Pipewine

Pipewine is a complete rewrite of the Pipelime library and intends to serve the same purpose: provide a set of tools to manipulate multi-modal small/medium-sized datasets, mainly for research purposes in the CV/ML domain.

🚀 Features

Unified access pattern to datasets of various formats, origin and content.
Underfolder, a quick and easy filesystem-based dataset format good for small/medium datasets.
Common data encoding formats for images, text and metadata.
Common operators to manipulate existing datasets.
Workflows that transform data in complex DAGs (Directed Acyclic Graph) pipelines.
CLI (Command Line Interface) to quickly run simple workflows without writing a full python script.
Extendibility, allowing the user to easily extend the library in many aspects, adding components that seamlessly integrate with the built-in ones:
- Add custom dataset formats
- Add custom data encoding formats
- Add custom operators on datasets
- Register components to the CLI

⭐️ Rationale

Pipewine started from a refactoring of some core components of the Pipelime library, but it soon turned into a complete rewrite that aims at solving some architectural issues of Pipelime, namely:

Dependency Hell: Pipelime had so many of dependencies and contstraints that made it very hard to install in many environments due to conflicts and incompatibilities. Outdated dependencies at the core of the library (e.g. Pydantic 1) make it incompatible with new python packages that use Pydantic 2+. Upgrading these dependencies is currently impossible without breaking everything.
Over-reliance on Pydantic: Making most library components inherit from Pydantic BaseModel's (expecially with the 1.0 major) completely violate type-safety and result in type-checking errors if used with any modern python type-checker like MyPy or PyLance. As a result, IntelliSense and autocompletion do not work properly, requiring the user to fill their code with type: ignore directives. Furthermore, Pydantic runtime validation has some serious performance issues, slowing down the computation significantly (especially before rewriting the whole library in Rust).
Lack of typed abstractions: Many components of Pipelime (e.g. SamplesSequence, Sample, SampleStage, PipedSequence and PipelimeCommand) do not carry any information on the type of data they operate on, thus making the usage of Pipelime error-prone: the user cannot rely on the type checker to know what type of data is currently processing. Some later components like Entity and Action aim at mitigating this problem by encapsulating samples inside a Pydantic model, but they ended up being almost unused because they integrate poorly with the rest of the library.
Confusing CLI: Pipelime CLI was built with the purpose of being able to directly instantiate any (possibly nested) Pydantic model. This resulted in a very powerful CLI that could do pretty much anything but was also very confusing to use (and even worse to maintain). As a contributor of the pipelime library, I never met anybody able to read and understand the CLI validation errors.
Everything is CLI: All Pipelime components are also CLI components. This has the positive effect of eliminating the need to manually write CLI hooks for data operators, but also couples the CLI with the API, requiring everything to be serializable as a list of key-value pairs of (possibly nested) builtin values. We solved this using Pydantic, but was it really worth the cost?
Feature Creep: Lots of features like streams, remotes, choixe add a lot of complexity but are mostly unused.
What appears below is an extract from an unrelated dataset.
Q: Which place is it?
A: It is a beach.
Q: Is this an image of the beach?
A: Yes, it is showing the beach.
Key development decisions behind Pipewine:

Minimal Dependencies: Rely on the standard library as much as possible, only depend on widely-used and maintained 3rd-party libraries.
Type-Safety: The library heavily relies on Python type annotations to achieve a desirable level of type safety at development-time. Runtime type checking is limited to external data validation to not hinder the performance too much. The user should be able to rely on any modern static type checker to notice and correct bugs.
Pydantic: Limit the use of Pydantic for stuff that is not strictly external data validation. When serialization and runtime validation are not needed, plain dataclasses are a perfect alternative.
CLI Segregation: The CLI is merely a tool to quickly access some of the core library functionalities, no core component should ever depend on it.
Limited Compatibility Pipewine should be able to read data written by Pipelime and potentially be used alongside it, but it is not intended to be a backward-compatible update, it is in fact a separate project with a separate development cycle.
Feature Pruning Avoid including complex features that no one is going to use, instead, focus on keeping the library easy to extend.